= Task details =
What you return must be an exact copy of the lines in the listing below between the line holding "M 438,0 L 491,0" and the line holding "M 866,457 L 881,384", inclusive, and nothing more.
Top of Materials provided
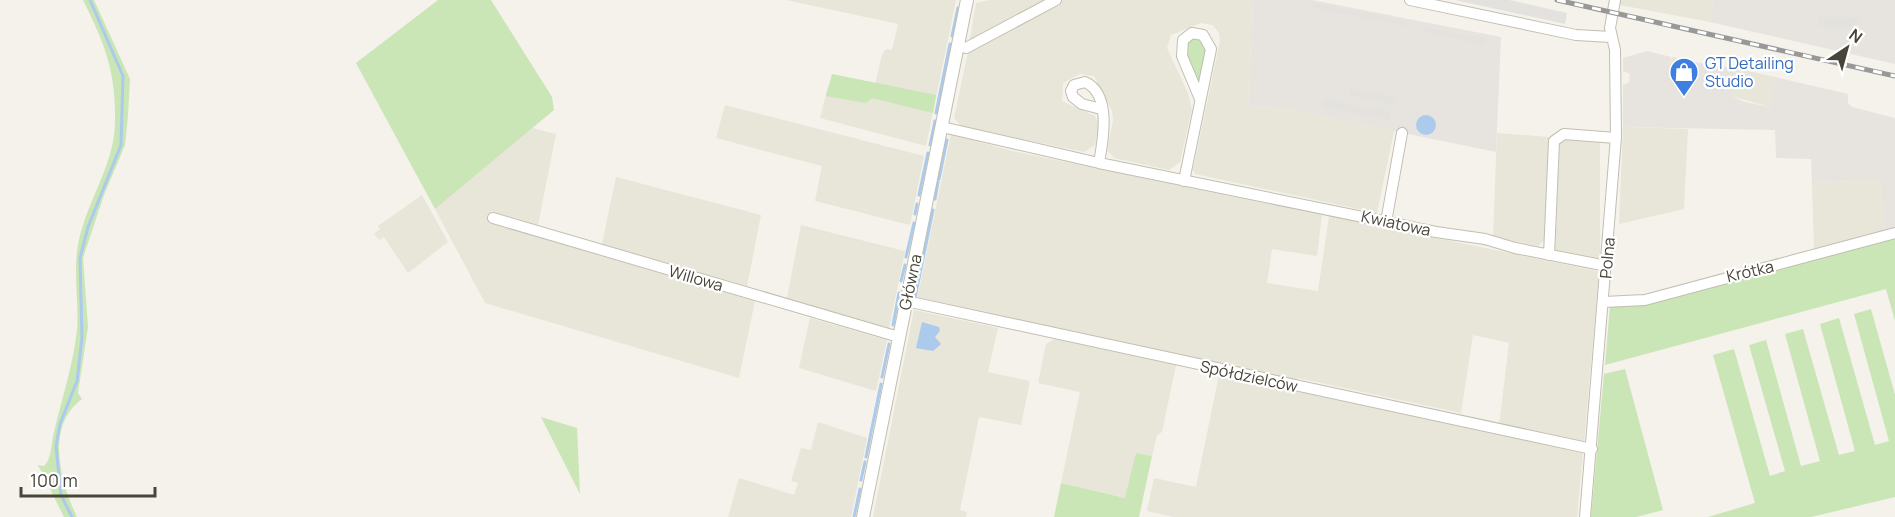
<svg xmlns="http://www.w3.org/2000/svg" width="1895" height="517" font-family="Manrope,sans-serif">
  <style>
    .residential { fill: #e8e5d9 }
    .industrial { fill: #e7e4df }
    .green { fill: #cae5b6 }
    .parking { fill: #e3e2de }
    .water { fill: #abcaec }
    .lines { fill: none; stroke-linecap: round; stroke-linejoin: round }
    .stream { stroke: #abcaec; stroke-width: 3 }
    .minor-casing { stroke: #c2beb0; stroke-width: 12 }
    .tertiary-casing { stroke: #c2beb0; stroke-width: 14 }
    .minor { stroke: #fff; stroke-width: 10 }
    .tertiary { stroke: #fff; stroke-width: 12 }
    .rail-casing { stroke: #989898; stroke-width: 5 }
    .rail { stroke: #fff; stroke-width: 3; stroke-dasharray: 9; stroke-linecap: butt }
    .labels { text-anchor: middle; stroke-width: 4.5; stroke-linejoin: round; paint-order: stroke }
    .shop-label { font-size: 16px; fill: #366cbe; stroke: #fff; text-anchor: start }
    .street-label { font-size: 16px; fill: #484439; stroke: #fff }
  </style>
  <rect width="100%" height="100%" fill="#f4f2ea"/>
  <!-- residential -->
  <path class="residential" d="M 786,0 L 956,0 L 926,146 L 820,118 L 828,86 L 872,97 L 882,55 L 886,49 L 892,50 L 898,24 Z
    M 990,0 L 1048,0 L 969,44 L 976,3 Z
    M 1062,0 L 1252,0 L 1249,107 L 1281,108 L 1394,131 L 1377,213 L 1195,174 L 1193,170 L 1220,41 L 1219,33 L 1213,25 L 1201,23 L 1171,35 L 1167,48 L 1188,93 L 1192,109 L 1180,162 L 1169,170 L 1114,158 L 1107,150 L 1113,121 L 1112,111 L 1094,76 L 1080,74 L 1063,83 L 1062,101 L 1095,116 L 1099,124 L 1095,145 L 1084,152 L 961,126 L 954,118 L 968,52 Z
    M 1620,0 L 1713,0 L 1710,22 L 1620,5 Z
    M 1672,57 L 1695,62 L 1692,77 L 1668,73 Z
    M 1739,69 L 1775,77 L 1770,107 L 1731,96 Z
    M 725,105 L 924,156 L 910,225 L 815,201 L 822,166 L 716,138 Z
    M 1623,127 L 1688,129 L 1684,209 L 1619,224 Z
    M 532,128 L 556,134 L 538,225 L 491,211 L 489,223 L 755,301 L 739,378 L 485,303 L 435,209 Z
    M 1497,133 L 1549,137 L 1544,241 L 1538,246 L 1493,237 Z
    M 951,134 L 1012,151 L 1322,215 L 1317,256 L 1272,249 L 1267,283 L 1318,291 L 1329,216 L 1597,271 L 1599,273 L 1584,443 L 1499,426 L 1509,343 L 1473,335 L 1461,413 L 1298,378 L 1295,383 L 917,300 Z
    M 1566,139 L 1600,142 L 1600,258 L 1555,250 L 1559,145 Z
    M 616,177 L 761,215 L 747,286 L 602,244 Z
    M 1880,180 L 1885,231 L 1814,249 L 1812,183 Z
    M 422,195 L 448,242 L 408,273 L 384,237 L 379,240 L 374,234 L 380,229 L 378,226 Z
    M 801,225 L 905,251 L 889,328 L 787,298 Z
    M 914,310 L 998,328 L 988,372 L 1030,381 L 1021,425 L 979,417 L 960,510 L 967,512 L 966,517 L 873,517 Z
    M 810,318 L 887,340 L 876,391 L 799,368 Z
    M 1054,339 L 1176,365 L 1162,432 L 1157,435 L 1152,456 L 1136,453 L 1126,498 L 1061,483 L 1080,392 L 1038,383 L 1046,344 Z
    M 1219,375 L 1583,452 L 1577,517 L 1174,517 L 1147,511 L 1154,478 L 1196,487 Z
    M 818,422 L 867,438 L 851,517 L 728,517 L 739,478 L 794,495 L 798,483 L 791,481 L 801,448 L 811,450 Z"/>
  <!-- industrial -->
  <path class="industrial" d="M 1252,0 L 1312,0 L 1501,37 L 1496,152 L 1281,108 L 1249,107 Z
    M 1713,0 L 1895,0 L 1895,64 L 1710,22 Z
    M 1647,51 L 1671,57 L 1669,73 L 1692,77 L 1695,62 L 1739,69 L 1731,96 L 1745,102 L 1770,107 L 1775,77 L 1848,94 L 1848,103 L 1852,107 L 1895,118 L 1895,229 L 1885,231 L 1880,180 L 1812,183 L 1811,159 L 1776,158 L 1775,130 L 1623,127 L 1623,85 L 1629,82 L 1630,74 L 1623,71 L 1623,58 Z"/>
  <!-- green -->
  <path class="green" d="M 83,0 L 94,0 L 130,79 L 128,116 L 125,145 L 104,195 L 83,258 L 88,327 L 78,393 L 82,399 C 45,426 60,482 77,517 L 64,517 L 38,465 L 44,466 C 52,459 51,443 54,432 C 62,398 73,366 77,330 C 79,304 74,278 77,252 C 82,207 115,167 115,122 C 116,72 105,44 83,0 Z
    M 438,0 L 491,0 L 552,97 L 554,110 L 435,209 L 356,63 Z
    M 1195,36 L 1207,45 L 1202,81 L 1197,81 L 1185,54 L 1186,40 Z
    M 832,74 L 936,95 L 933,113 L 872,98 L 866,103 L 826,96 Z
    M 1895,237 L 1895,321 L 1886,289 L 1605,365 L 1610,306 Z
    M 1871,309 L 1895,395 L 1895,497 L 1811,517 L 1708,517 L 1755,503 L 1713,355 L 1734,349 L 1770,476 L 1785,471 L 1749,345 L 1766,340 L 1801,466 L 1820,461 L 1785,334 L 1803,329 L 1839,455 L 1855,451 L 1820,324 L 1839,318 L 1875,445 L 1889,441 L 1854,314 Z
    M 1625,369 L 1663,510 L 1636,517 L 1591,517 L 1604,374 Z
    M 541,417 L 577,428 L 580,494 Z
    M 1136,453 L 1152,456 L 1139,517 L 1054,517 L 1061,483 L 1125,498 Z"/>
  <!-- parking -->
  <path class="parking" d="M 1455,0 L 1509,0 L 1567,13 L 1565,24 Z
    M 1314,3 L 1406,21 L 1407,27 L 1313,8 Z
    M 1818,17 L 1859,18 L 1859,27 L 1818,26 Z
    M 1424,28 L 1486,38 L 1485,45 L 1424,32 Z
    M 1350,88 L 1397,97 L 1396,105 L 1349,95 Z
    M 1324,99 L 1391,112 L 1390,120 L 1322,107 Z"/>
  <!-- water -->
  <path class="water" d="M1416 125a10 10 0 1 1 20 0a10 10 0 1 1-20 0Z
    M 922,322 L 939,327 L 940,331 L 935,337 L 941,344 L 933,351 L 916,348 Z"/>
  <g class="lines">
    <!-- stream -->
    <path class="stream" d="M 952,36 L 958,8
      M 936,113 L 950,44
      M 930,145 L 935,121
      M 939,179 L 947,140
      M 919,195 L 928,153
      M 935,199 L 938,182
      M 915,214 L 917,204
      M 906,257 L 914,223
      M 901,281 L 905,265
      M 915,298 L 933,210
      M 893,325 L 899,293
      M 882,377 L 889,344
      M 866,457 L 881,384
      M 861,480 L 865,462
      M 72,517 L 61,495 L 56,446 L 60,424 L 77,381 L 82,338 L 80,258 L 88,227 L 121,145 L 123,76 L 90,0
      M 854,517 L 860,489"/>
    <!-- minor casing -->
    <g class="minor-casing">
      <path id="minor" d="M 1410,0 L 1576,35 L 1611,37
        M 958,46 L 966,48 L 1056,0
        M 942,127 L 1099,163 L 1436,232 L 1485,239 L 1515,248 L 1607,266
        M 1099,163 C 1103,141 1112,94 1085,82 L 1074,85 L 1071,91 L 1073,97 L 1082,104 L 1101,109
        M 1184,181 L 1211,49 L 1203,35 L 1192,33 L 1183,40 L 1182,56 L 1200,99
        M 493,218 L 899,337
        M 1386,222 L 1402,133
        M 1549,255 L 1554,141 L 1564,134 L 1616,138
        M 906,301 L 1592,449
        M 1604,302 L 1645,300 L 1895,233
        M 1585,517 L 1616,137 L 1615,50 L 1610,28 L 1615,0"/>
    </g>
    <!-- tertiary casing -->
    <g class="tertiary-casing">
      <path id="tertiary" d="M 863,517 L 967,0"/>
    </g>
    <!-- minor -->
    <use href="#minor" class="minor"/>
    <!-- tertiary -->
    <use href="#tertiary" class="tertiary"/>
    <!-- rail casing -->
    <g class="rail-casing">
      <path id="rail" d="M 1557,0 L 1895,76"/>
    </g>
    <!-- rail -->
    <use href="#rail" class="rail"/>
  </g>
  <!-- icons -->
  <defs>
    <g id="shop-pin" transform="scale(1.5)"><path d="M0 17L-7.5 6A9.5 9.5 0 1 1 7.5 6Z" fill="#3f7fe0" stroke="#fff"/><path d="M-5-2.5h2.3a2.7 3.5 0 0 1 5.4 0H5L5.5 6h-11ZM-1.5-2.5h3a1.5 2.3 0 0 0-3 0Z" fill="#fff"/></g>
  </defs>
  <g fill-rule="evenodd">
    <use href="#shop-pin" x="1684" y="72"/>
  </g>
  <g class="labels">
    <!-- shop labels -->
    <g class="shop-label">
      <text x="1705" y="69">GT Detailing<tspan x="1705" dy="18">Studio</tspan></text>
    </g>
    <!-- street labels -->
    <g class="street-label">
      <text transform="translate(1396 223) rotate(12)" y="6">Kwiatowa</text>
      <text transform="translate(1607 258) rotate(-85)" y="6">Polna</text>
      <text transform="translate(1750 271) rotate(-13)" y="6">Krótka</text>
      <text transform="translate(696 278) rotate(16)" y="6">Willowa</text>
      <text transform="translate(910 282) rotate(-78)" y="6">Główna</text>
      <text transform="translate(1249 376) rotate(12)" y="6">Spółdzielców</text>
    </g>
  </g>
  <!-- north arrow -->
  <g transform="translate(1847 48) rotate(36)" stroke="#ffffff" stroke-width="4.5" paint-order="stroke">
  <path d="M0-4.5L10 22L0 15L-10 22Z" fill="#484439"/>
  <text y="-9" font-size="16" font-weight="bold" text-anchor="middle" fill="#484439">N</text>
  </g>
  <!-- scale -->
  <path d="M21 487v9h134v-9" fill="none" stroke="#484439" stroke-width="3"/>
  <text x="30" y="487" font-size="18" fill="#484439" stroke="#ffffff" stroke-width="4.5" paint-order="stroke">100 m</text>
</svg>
Bottom of Materials provided
Top of Materials provided
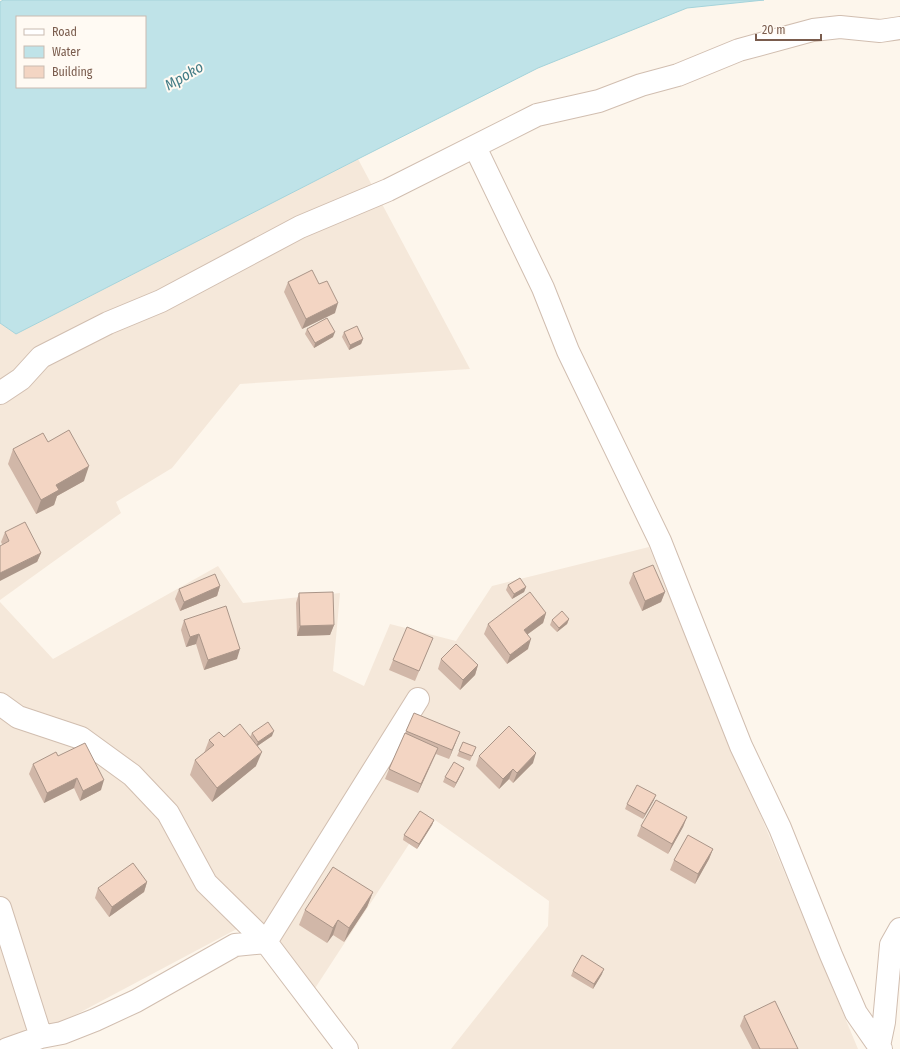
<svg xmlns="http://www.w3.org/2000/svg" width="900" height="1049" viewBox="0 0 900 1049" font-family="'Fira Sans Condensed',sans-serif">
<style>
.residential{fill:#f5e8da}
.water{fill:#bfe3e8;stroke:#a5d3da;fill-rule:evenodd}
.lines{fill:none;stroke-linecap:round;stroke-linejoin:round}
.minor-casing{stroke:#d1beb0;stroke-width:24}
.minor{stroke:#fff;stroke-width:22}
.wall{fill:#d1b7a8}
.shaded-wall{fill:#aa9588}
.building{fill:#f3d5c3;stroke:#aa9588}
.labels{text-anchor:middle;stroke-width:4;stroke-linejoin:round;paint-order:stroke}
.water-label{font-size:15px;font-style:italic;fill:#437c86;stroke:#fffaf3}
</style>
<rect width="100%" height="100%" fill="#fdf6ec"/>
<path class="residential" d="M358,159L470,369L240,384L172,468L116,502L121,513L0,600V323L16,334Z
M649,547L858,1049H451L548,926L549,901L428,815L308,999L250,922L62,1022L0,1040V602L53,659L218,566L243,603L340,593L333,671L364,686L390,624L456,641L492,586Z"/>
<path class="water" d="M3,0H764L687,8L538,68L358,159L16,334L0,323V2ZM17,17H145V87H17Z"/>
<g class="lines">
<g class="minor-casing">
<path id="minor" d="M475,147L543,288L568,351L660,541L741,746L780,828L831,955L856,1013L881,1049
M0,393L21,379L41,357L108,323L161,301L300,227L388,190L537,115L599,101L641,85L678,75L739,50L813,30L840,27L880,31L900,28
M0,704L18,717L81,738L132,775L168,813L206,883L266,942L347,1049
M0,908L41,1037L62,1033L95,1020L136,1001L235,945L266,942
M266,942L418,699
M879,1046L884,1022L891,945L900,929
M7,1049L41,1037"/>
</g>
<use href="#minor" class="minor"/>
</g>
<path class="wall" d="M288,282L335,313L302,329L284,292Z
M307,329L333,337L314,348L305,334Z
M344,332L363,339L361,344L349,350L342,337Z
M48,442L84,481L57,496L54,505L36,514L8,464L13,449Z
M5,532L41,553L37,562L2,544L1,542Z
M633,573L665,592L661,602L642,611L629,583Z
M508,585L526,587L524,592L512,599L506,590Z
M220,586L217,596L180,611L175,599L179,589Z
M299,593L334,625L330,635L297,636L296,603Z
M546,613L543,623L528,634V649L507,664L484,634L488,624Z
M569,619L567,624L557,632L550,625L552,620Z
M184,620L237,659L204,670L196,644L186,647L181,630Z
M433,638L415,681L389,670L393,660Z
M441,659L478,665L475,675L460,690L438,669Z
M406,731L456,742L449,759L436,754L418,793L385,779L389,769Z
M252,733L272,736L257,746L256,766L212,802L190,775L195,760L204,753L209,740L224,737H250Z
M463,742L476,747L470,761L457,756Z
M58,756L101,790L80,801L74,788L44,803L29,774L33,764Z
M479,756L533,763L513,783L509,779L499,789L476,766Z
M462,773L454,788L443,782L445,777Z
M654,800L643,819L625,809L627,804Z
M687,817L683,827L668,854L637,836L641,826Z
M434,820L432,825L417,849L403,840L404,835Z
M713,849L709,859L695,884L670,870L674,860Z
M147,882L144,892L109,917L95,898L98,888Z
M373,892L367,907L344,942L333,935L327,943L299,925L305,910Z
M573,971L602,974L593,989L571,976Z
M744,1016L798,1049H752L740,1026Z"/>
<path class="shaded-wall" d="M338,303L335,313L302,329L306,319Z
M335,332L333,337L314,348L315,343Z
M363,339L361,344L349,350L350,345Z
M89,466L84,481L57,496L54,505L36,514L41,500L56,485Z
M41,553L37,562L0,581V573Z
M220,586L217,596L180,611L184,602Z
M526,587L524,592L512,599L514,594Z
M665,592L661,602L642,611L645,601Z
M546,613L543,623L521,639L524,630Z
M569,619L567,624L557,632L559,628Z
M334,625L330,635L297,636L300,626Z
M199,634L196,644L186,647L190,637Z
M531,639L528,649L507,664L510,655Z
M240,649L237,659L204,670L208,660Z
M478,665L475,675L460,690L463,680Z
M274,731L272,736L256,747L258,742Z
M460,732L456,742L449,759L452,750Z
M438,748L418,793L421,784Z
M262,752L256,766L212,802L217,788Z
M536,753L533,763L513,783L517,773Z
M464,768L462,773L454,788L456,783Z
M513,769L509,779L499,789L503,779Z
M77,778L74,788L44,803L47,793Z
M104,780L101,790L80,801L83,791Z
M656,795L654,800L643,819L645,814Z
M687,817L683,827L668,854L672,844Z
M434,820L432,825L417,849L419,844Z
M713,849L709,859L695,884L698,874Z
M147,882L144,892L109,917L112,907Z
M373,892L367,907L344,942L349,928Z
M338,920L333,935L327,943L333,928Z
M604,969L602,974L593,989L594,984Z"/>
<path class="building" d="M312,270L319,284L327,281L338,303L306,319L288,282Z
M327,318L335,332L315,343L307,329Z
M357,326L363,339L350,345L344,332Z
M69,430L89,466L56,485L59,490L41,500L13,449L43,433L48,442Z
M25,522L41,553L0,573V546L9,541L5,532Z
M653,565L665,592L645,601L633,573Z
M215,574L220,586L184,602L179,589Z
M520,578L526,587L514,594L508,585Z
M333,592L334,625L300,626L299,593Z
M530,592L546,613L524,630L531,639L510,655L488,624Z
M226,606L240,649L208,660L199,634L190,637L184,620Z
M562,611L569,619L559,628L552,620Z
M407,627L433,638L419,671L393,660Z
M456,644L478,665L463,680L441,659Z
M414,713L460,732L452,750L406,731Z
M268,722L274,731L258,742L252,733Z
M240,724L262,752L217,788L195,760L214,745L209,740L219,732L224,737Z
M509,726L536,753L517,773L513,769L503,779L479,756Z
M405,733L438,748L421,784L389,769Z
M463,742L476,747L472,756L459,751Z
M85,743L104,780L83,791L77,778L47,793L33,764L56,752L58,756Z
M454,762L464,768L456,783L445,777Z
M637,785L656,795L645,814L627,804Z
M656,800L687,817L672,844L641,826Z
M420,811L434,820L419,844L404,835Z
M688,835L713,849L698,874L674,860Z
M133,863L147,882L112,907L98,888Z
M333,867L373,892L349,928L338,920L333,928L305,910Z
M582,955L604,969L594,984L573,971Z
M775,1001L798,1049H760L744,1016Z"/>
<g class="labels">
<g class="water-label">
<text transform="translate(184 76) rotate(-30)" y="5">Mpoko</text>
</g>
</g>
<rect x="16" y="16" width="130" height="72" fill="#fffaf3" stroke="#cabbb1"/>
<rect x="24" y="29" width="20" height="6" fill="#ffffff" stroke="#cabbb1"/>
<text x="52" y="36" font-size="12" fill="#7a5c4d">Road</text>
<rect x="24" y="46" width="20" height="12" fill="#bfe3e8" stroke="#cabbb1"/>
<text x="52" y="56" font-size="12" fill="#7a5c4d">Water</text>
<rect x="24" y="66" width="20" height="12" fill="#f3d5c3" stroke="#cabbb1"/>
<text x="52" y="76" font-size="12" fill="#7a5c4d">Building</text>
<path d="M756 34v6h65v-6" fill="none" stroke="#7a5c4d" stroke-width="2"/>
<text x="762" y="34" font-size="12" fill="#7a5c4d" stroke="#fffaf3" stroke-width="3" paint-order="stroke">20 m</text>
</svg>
Bottom of Materials provided
= Answer area =
    M 438,0 L 491,0 L 552,97 L 554,110 L 435,209 L 356,63 Z
    M 1195,36 L 1207,45 L 1202,81 L 1197,81 L 1185,54 L 1186,40 Z
    M 832,74 L 936,95 L 933,113 L 872,98 L 866,103 L 826,96 Z
    M 1895,237 L 1895,321 L 1886,289 L 1605,365 L 1610,306 Z
    M 1871,309 L 1895,395 L 1895,497 L 1811,517 L 1708,517 L 1755,503 L 1713,355 L 1734,349 L 1770,476 L 1785,471 L 1749,345 L 1766,340 L 1801,466 L 1820,461 L 1785,334 L 1803,329 L 1839,455 L 1855,451 L 1820,324 L 1839,318 L 1875,445 L 1889,441 L 1854,314 Z
    M 1625,369 L 1663,510 L 1636,517 L 1591,517 L 1604,374 Z
    M 541,417 L 577,428 L 580,494 Z
    M 1136,453 L 1152,456 L 1139,517 L 1054,517 L 1061,483 L 1125,498 Z"/>
  <!-- parking -->
  <path class="parking" d="M 1455,0 L 1509,0 L 1567,13 L 1565,24 Z
    M 1314,3 L 1406,21 L 1407,27 L 1313,8 Z
    M 1818,17 L 1859,18 L 1859,27 L 1818,26 Z
    M 1424,28 L 1486,38 L 1485,45 L 1424,32 Z
    M 1350,88 L 1397,97 L 1396,105 L 1349,95 Z
    M 1324,99 L 1391,112 L 1390,120 L 1322,107 Z"/>
  <!-- water -->
  <path class="water" d="M1416 125a10 10 0 1 1 20 0a10 10 0 1 1-20 0Z
    M 922,322 L 939,327 L 940,331 L 935,337 L 941,344 L 933,351 L 916,348 Z"/>
  <g class="lines">
    <!-- stream -->
    <path class="stream" d="M 952,36 L 958,8
      M 936,113 L 950,44
      M 930,145 L 935,121
      M 939,179 L 947,140
      M 919,195 L 928,153
      M 935,199 L 938,182
      M 915,214 L 917,204
      M 906,257 L 914,223
      M 901,281 L 905,265
      M 915,298 L 933,210
      M 893,325 L 899,293
      M 882,377 L 889,344
      M 866,457 L 881,384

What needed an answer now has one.